Informationswaschanlagen
Und was ist mit dem Internet, das doch den freien politischen Diskurs anschieben sollte, als Mittel zur Verbreitung der Demokratie, als Schutz vor Tyrannei? Stattdessen wurde das Internet zu einem Kontrollinstrument totalitärer Regime mit Überwachungskameras, Tracking-Apps auf Handys, Gesichtserkennung, Stimmerkennung.
Die Autokratien von heute verheißen ihren Bürgern nicht mal mehr eine bessere Welt, wie noch die kommunistische Propaganda des 20. Jahrhunderts. China propagiert stattdessen Nationalstolz und wirtschaftliche Entwicklung. Russen werden ständig über den Niedergang in Europa und den USA informiert: nichts als Dekadenz und Russlandfeindlichkeit, verbreitet mit absurden Falschinformationen, Applebaum nennt das „Informationswaschanlagen“. Zugvögel werden in der Ukraine präpariert, um Viren nach Westeuropa zu tragen; die Nato will ukrainische Paramilitärs nach Frankreich entsenden, um die Proteste gegen die Rentenpolitik niederzuschlagen. Das Schlimme an dem Unsinn: Solche Nachrichten infiltrieren auch die seriösen Medien und die Politik in den westlichen Ländern, wie Applebaum an haarsträubenden Beispielen nachweist.

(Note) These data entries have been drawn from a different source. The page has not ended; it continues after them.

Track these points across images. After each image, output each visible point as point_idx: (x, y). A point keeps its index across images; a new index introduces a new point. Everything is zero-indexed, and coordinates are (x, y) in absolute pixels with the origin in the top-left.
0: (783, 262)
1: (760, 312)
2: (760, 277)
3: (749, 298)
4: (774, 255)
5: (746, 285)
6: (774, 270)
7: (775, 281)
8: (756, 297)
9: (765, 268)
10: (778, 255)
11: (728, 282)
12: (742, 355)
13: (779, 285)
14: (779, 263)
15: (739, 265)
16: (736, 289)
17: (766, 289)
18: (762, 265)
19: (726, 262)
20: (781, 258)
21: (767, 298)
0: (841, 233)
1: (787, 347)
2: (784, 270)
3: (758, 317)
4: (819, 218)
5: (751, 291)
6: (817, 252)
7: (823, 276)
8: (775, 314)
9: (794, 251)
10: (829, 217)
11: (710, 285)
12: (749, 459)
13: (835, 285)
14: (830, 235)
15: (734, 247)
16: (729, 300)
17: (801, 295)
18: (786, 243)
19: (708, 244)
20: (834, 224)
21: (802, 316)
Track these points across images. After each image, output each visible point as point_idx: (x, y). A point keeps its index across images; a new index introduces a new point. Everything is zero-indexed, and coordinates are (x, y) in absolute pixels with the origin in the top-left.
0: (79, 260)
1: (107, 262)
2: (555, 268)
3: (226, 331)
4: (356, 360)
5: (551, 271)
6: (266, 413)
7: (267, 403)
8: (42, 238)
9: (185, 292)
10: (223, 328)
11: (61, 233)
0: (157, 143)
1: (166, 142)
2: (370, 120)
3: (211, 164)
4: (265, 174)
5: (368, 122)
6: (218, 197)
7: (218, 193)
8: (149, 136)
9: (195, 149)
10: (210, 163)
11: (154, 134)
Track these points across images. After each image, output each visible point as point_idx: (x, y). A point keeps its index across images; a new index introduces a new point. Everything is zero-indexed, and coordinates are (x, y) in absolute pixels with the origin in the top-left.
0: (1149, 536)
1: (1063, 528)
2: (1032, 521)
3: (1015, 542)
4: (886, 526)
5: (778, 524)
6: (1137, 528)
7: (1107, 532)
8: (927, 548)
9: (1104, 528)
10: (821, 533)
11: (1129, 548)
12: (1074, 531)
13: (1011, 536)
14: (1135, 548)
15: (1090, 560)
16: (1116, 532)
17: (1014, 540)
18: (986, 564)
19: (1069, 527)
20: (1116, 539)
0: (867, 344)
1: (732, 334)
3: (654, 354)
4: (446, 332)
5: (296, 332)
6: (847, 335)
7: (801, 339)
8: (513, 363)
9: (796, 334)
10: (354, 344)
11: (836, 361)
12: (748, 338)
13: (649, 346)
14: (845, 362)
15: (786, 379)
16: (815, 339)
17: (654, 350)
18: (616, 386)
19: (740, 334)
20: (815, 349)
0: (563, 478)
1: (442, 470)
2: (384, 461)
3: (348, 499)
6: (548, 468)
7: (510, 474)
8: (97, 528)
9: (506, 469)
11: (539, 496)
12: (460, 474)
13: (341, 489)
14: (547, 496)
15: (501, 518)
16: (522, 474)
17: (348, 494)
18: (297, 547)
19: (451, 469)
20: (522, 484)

Kann man wenigstens noch darauf vertrauen, dass alle Staaten sich an internationale Gesetze halten, das Seerecht, das Luftverkehrsrecht? Nein, kann man nicht, man erinnere sich an die erzwungene Landung eines Ryanair-Fluges in Belarus im Jahr 2021. Unterwegs von Athen nach Vilnius (zwei EU-Länder), musste der Pilot in Minsk zwischenlanden, wo der belarussische Machthaber Lukaschenko zwei Oppositionelle in dem Flugzeug verhaften ließ. Diese Aktion war extrem, denn sie zeigte, so Applebaum: „Lukaschenko war zum vollständigen Bruch mit Europa bereit – und konnte sich der Unterstützung der autokratischen Welt sicher sein. Und er kam straflos davon.“
Man bleibt ratlos zurück
Es gibt noch weit mehr Beispiele, wie Autokratien ihre Kritiker auch im Ausland verfolgen, entführen und ermorden. Autokratien liefern untereinander Dissidenten aus und „allen gemeinsam ist die Verachtung für internationale Spielregeln jeder Art.“ Das Buch „Die Achse der Autokraten“ ist niederschmetternd zu lesen. Autokratien kooperieren, um sich an der Macht zu halten, für ihr System zu werben und Demokratien zu schaden. „Es ist die Welt, in der wir heute leben,“ schreibt Applebaum, „es gibt keine freiheitliche Weltordnung mehr.“ Und jetzt? Man bleibt ratlos zurück. „Demokraten, vereinigt Euch!“, so lautet der Epilog des Buches – wenn es noch nicht zu spät ist.
„Die Achse der Autokraten – Korruption, Kontrolle, Propaganda: Wie Diktatoren sich gegenseitig an der Macht halten“ von Anne Applebaum, Siedler-Verlag, ISBN 978-3-8275-0176-9, 208 Seiten, 26 Euro. Originaltitel: Autocracy, Inc.